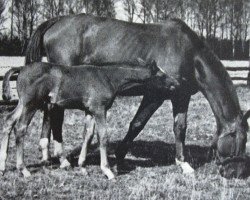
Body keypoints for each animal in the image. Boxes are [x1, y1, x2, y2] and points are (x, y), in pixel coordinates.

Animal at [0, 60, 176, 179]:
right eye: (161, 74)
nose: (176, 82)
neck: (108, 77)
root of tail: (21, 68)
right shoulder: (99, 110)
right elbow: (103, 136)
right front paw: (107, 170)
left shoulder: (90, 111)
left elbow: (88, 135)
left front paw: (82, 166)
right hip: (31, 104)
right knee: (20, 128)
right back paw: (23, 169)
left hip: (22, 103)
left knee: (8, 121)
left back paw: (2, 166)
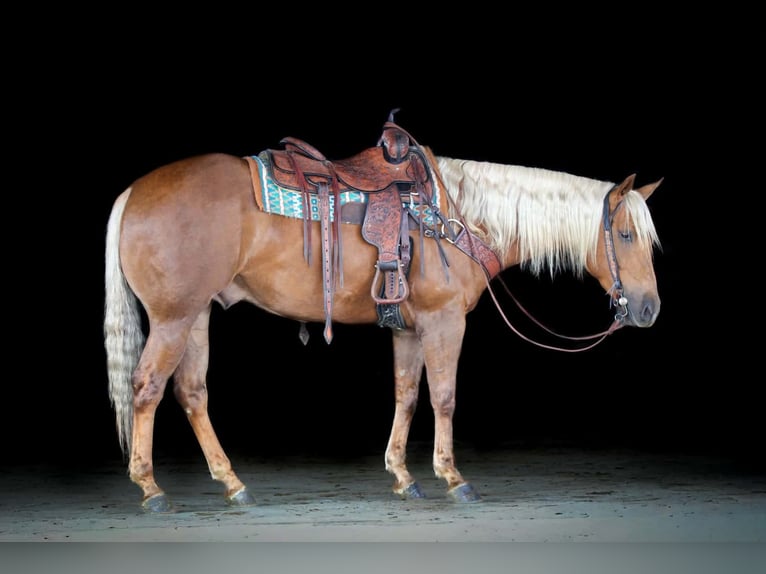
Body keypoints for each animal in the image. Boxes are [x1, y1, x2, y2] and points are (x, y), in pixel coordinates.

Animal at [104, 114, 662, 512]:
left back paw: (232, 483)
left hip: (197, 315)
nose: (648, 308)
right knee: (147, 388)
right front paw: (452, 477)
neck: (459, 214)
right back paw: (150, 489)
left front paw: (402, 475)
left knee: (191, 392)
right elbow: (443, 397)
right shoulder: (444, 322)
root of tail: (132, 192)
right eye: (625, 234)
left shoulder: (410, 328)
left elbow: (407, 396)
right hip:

________________________________________

• Aim of the exercise
Go over the records above and tally each line that includes "back". Give the total by itself.

• Response to the task
4